===== ARTICLE =====

Lee Corbin writes (replying to Bruno Marchal):
> > I agree the abandoning of vitalism is progress. And it is true that
> > natural science has explained features like self-reproduction,
> > animal motion, energy transformation (sun -> living matter) and so
> > on. But it is just erroneous to conclude that the mind-body problem
> > has been solved.
>
>No, it is not "just erroneous". I know of many thoughtful
>people, and include myself as one of them, who believe that
>the so-called mind body problem is some sort of verbal or
>linguistic problem. We see it as arising most likely in the
>minds of people who think there must be a deeper explanation
>for why highly advanced products of natural selection can
>report their internal states.
>
> > And then if we are really "digital machine", I offer a case
> > that materialism will be abandoned from purely rational
> > consideration. Matter? A lasting aristotelian superstition ...
>
>Well, you could be right! The jury's still out! :-)
>
> > > Observer-moments seems to arise simply from observers,
> >
> > Except that nobody has ever succeed in explaining how the 1-person
> > observer moment can arise from any 3-person description of an observer.
>
>And the aforesaid "we" don't think that anything needs explaining.

===== ROWS =====

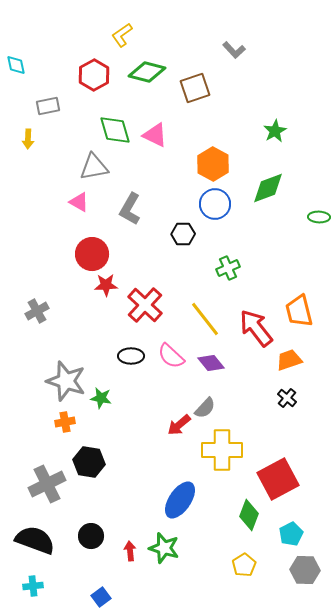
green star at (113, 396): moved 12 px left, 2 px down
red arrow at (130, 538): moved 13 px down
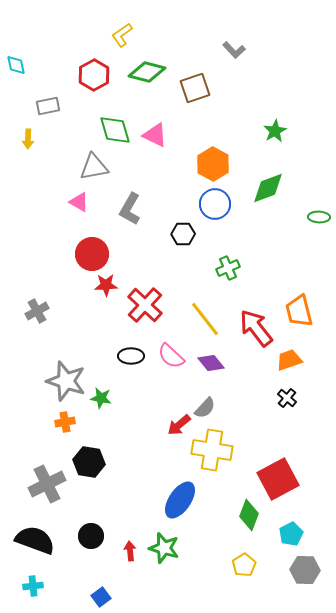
yellow cross at (222, 450): moved 10 px left; rotated 9 degrees clockwise
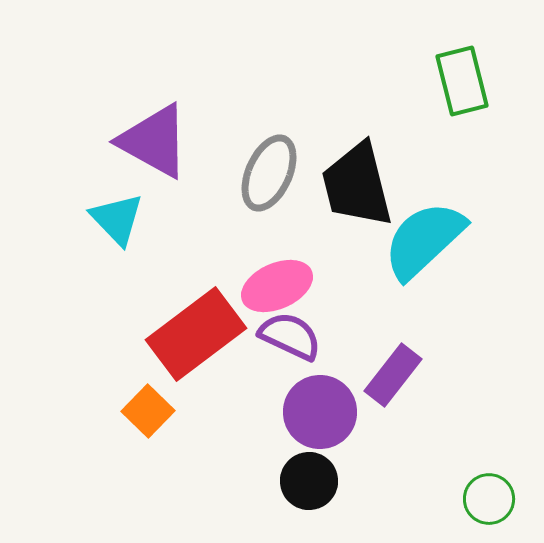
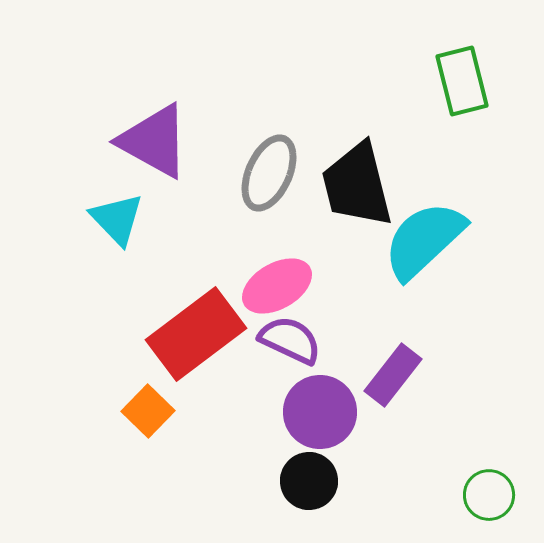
pink ellipse: rotated 6 degrees counterclockwise
purple semicircle: moved 4 px down
green circle: moved 4 px up
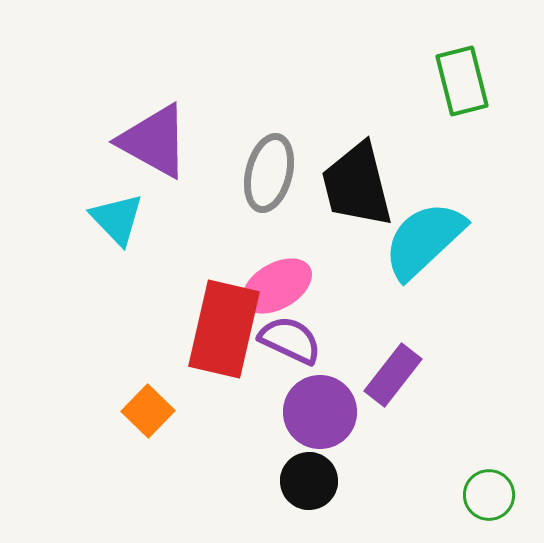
gray ellipse: rotated 10 degrees counterclockwise
red rectangle: moved 28 px right, 5 px up; rotated 40 degrees counterclockwise
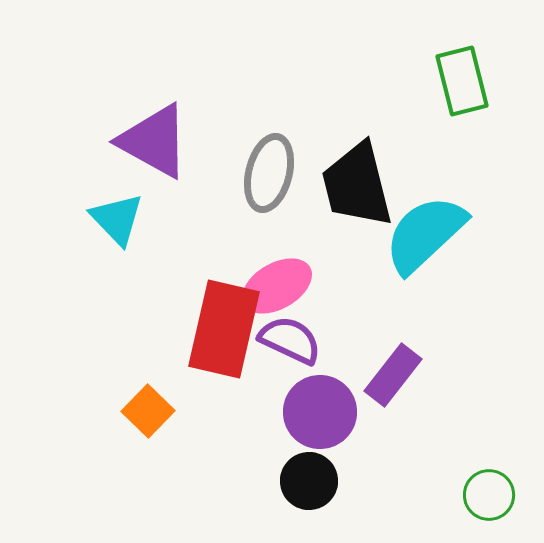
cyan semicircle: moved 1 px right, 6 px up
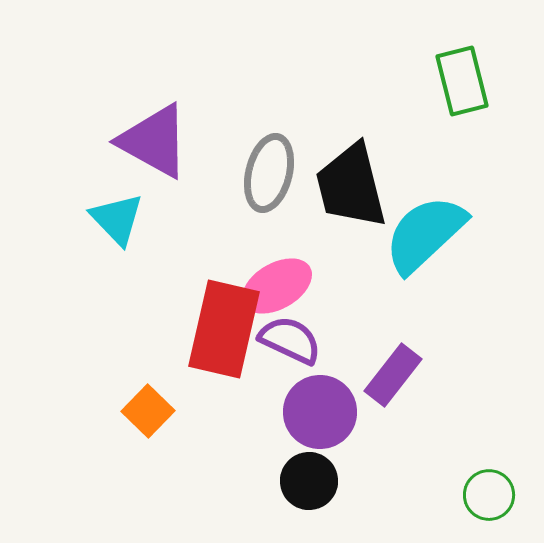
black trapezoid: moved 6 px left, 1 px down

=====

# [EXERCISE BRIEF]
Extend the mind-body exchange from the point where it stops.

# [TASK RESPONSE]
>Almost everyone reading this believes that an AI program could be
>written such that even if you single-step through it, it will
>report on its feelings, and that they'll be no less genuine than
>ours. And from this, I conclude that in all likelihood, there really
>isn't a problem.... :-)
>
>Lee
I don't believe there is anything fundamentally mysterious about the human
brain, in that it is just a collection of a dozen or so chemical elements
organised in a particular way. Some people are offended by this assertion,
and believe there is some special ingredient or mysterious process involved
in cognition, which is perhaps forever beyond scientific scrutiny. We could
call this folk dualism and folk vitalism, and it is very common in the
community. Of course, it's nonsense.
Having clarified that, I still think there is a real issue when considering
consciousness and the 1st person/ 3rd person distinction. The problem is
that it is possible, in theory, to collect, record and communicate
information about any aspect of the physical universe *except* one's
conscious experience. A person who is blind from birth might learn
everything about light, how the eye works, how the brain processes sensory
data from the optic nerve, and so on, but still have *no idea* of what it
actually feels like to see.
I don't believe there is some "deeper explanation" for why we have conscious
experiences; manifestly, it is something that happens when certain
electrochemical reactions occur in our brain, just as travelling down the
road at 60 km/h is something that happens when controlled explosions occur
in the cylinders of a car's engine. But this does not mean that the unique,
private nature of conscious experience should be ignored or denied.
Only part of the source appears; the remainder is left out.